§ **WORK TO COMPLETE**: All of the listing below must be repeated word for word. Pictures are the only thing to omit.

§ **AVAILABLE DATA**:
● ● ● ● ● ● ●

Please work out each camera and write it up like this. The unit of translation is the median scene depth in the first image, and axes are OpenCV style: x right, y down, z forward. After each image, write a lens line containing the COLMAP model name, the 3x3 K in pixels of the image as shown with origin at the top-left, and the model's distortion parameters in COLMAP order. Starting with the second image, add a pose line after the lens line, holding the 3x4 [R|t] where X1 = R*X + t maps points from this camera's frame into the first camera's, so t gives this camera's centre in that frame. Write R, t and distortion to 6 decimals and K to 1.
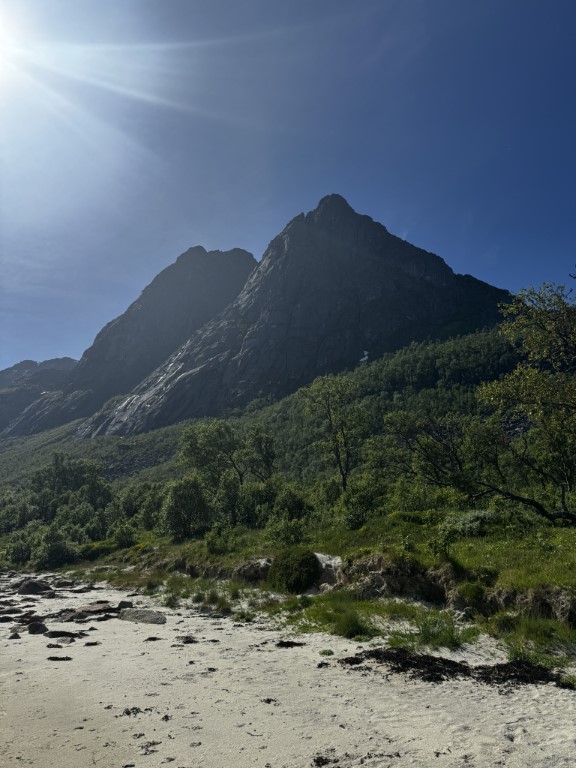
lens RADIAL K [[540.3, 0, 291.7], [0, 540.3, 385.0], [0, 0, 1]] dist [0.102942, -0.137977]
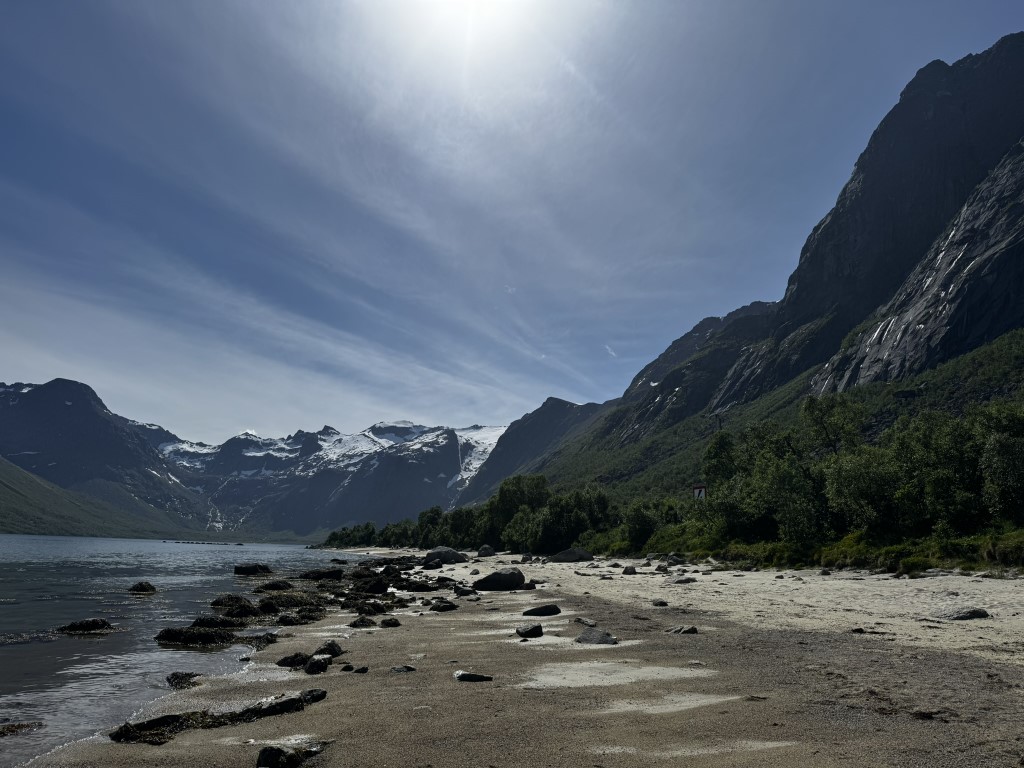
lens RADIAL K [[720.3, 0, 508.5], [0, 720.3, 375.4], [0, 0, 1]] dist [0.102942, -0.137977]
pose [[0.735258, -0.173249, -0.655271, -0.070243], [0.204293, 0.978466, -0.029468, 0.020063], [0.646266, -0.112200, 0.754819, 0.069312]]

● ● ● ● ● ● ●

§ **RESPONSE TO THIS TASK**:
Please work out each camera and write it up like this. The unit of translation is the median scene depth in the first image, and axes are OpenCV style: x right, y down, z forward. After each image, write a lens line containing the COLMAP model name, the 3x3 K in pixels of the image as shown with origin at the top-left, and the model's distortion parameters in COLMAP order. Starting with the second image, add a pose line after the lens line, holding the 3x4 [R|t] where X1 = R*X + t maps points from this camera's frame into the first camera's, so t gives this camera's centre in that frame. Write R, t and distortion to 6 decimals and K to 1.
lens RADIAL K [[540.3, 0, 291.7], [0, 540.3, 385.0], [0, 0, 1]] dist [0.102942, -0.137977]
lens RADIAL K [[720.3, 0, 508.5], [0, 720.3, 375.4], [0, 0, 1]] dist [0.102942, -0.137977]
pose [[0.735258, -0.173249, -0.655271, -0.070243], [0.204293, 0.978466, -0.029468, 0.020063], [0.646266, -0.112200, 0.754819, 0.069312]]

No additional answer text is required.